In exchange for the bribes, James Johnson and other county officials performed and agreed to perform favorable official actions for Baig, Ricker, and other developers and their companies in the county. The official acts included obtaining a waiver of a HOME Program regulation, securing millions of dollars in HOME funds; assisting in the acquisition of surplus property and land from the county for development by certain developers; providing the conspirators with non-public county information; and obtaining necessary state and local approvals and permits for certain developments in the county.
James Johnson was paid between $400,000 and $1 million in bribes in connection with the scheme.
Jack B. Johnson, age 63, of Mitchellville, Maryland, was sentenced to 87 months in prison for his leadership role in the extortion conspiracy and tampering with a witness and evidence.
Dr.
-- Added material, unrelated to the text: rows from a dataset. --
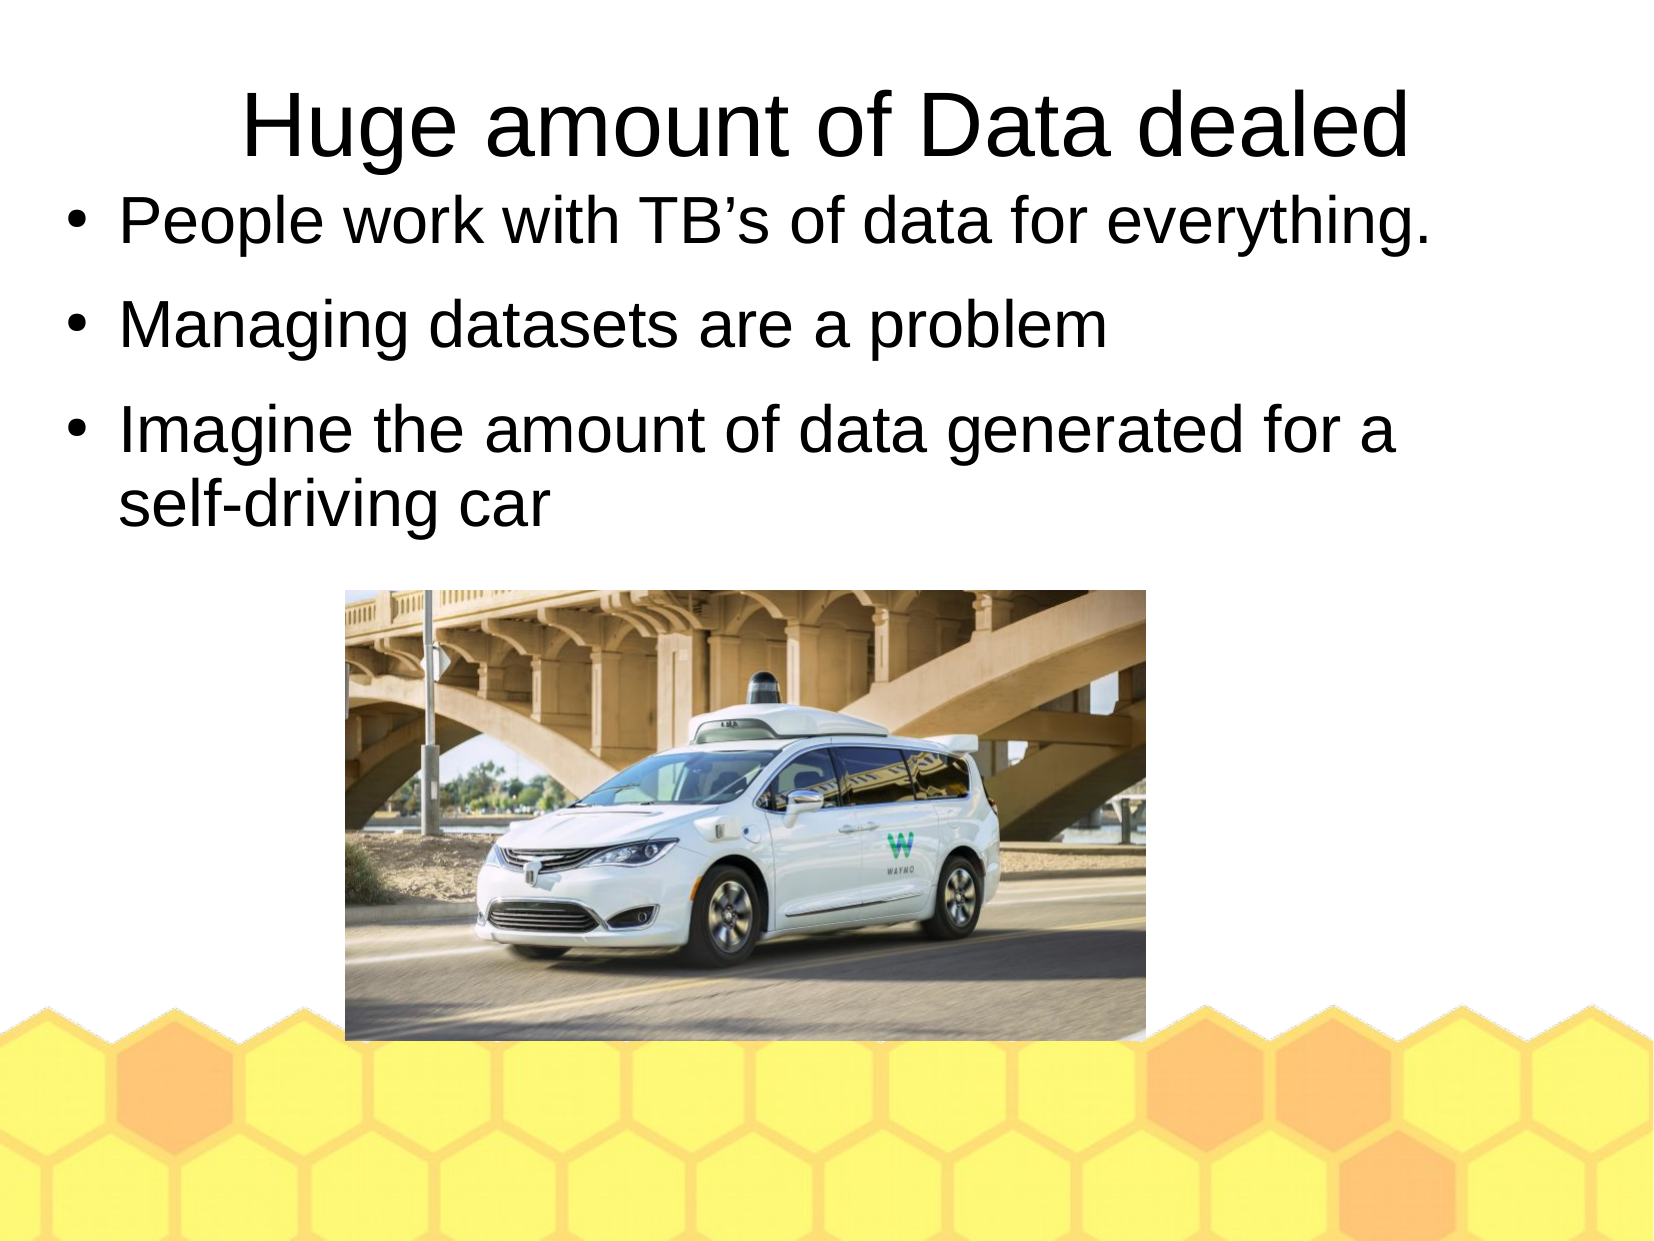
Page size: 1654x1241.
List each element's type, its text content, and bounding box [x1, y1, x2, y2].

list People work with TB’s of data for everything. Managing datasets are a problem Imagine the amount of data generated for a self-driving car [47, 183, 1536, 903]
title Huge amount of Data dealed [82, 49, 1571, 201]
picture [0, 590, 1654, 1241]
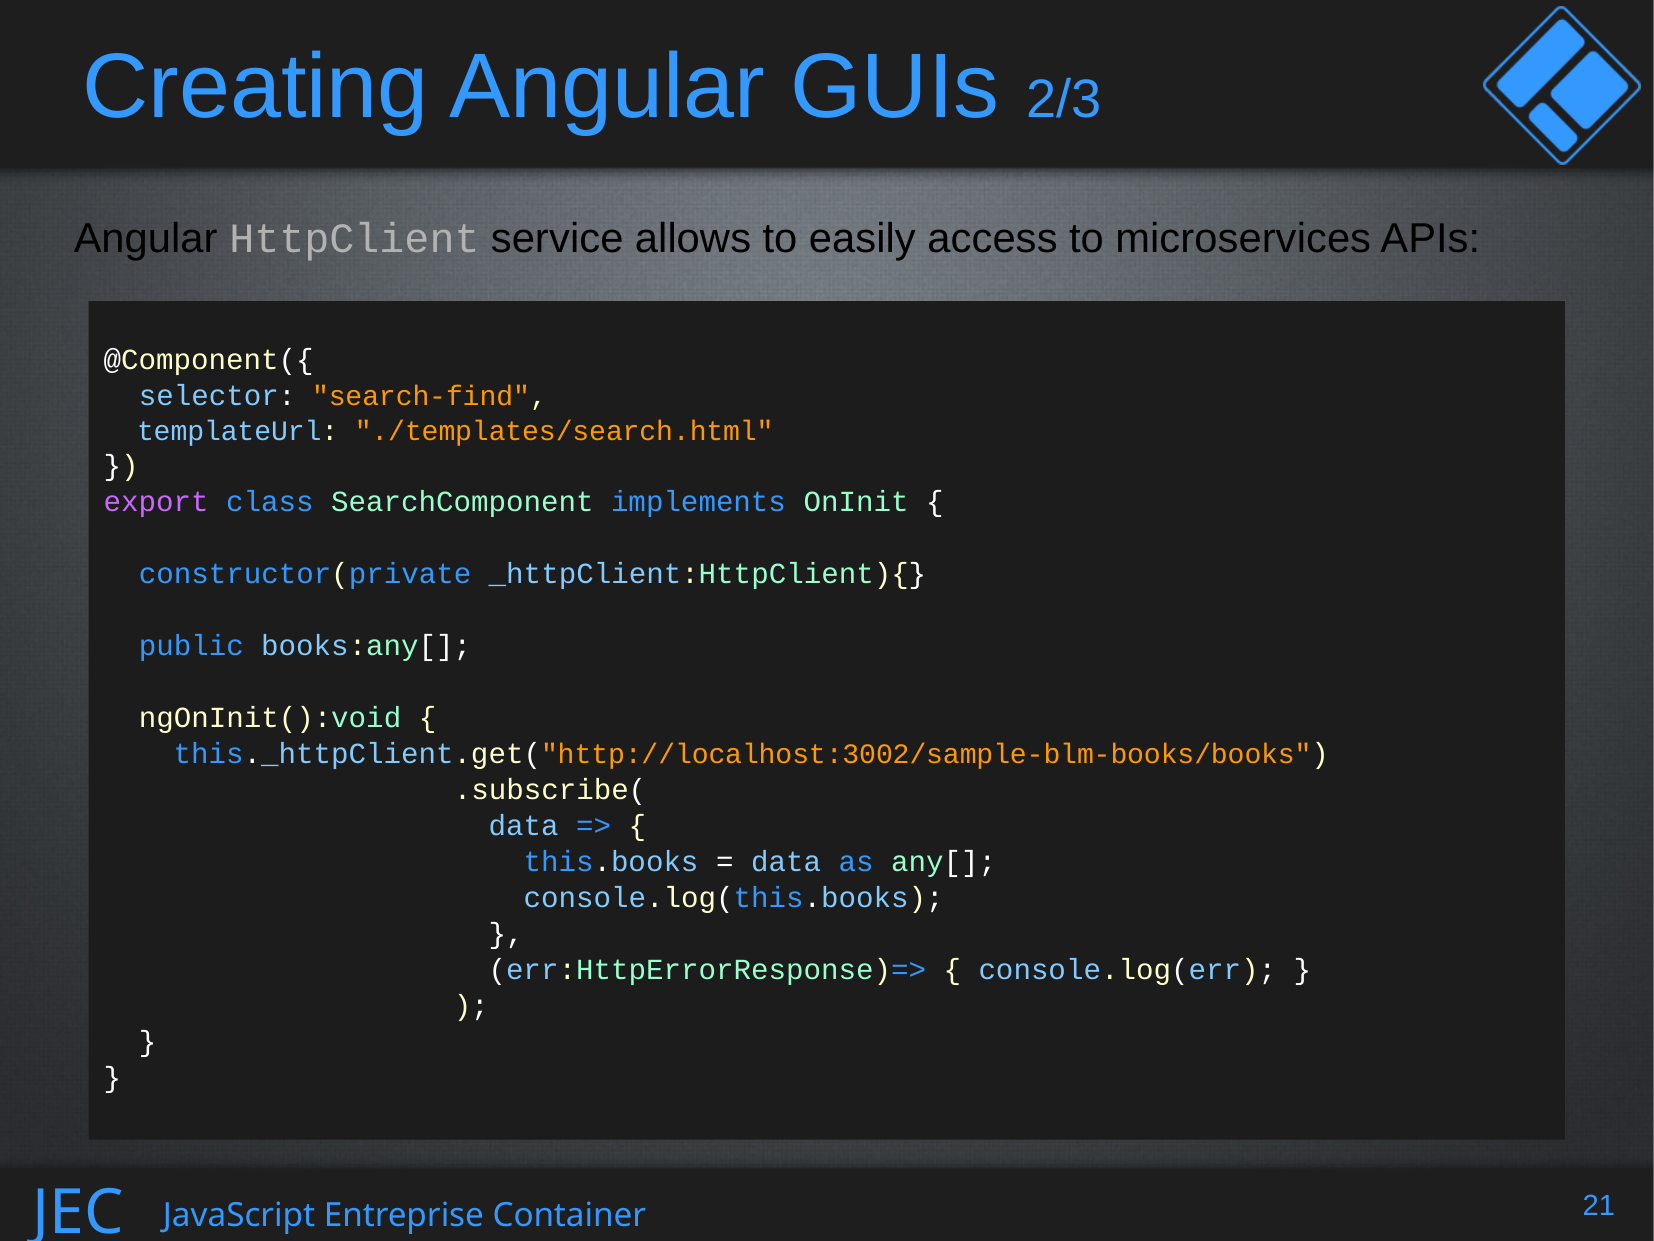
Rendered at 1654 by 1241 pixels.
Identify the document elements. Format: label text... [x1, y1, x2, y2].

picture [0, 0, 1654, 1241]
text_box Angular HttpClient service allows to easily access to microservices APIs: [59, 207, 1595, 302]
text_box @Component({ selector: "search-find", templateUrl: "./templates/search.html" }) export class SearchComponent implements OnInit { constructor(private _httpClient:HttpClient){} public books:any[]; ngOnInit():void { this._httpClient.get("http://localhost:3002/sample-blm-books/books") .subscribe( data => { this.books = data as any[]; console.log(this.books); }, (err:HttpErrorResponse)=> { console.log(err); } ); } } [88, 301, 1565, 1099]
text_box JEC [17, 1159, 149, 1241]
text_box JavaScript Entreprise Container [148, 1183, 651, 1241]
text_box 21 [744, 1181, 1630, 1229]
title Creating Angular GUIs 2/3 [82, 23, 1441, 147]
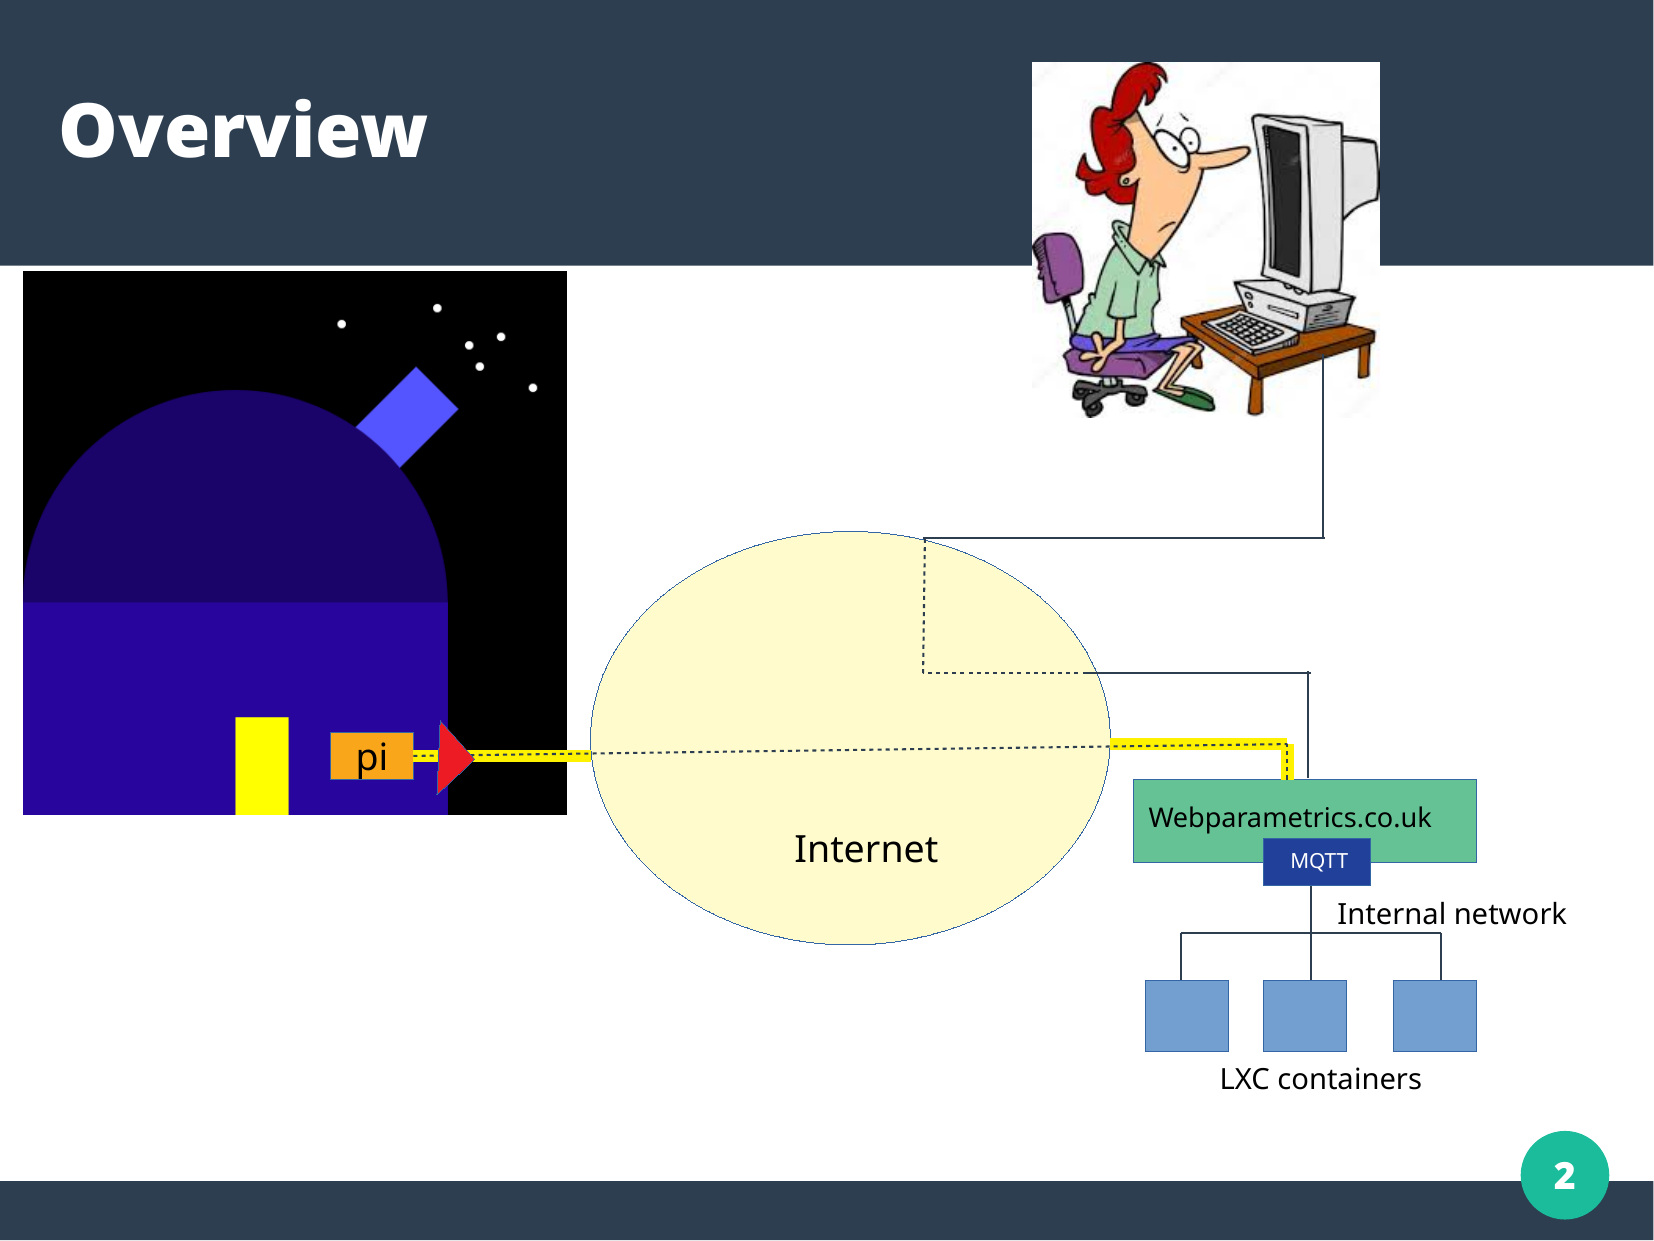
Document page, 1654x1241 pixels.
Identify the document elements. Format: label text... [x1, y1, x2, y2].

text_box Webparametrics.co.uk [1133, 791, 1465, 869]
picture [1032, 62, 1380, 418]
picture [23, 271, 567, 815]
text_box Internet [779, 814, 993, 874]
text_box [1145, 980, 1229, 1052]
text_box [1263, 980, 1347, 1051]
text_box MQTT [1275, 838, 1382, 878]
text_box [1133, 779, 1477, 863]
text_box Internal network [1322, 885, 1595, 935]
text_box LXC containers [1204, 1051, 1477, 1101]
text_box [436, 720, 475, 795]
text_box [1393, 980, 1477, 1051]
text_box [1263, 838, 1371, 886]
text_box pi [330, 732, 414, 780]
title Overview [59, 49, 1595, 207]
text_box [590, 531, 1111, 945]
Mirza Hussain Baig, age 68, of Burtonsville, Maryland, pleaded guilty to conspiracy to commit extortion in connection with paying bribes to Jack Johnson and James Johnson. Patrick Q. Ricker, age 53, of Bowie, Maryland, pleaded guilty to his participation in the conspiracy and to tax evasion. Baig and Ricker face a maximum sentence of five years in prison and are scheduled to be sentenced on May 3 and June 11, 2012, respectively.
Fifteen of 16 defendants have been convicted in the related investigations of corruption in Prince George’s County.
United States Attorney Rod J. Rosenstein praised the FBI and IRS-CI for their work in the investigation. Mr. Rosenstein thanked Assistant United States Attorneys James A. Crowell IV, A. David Copperthite and Sujit Raman, who prosecuted these cases.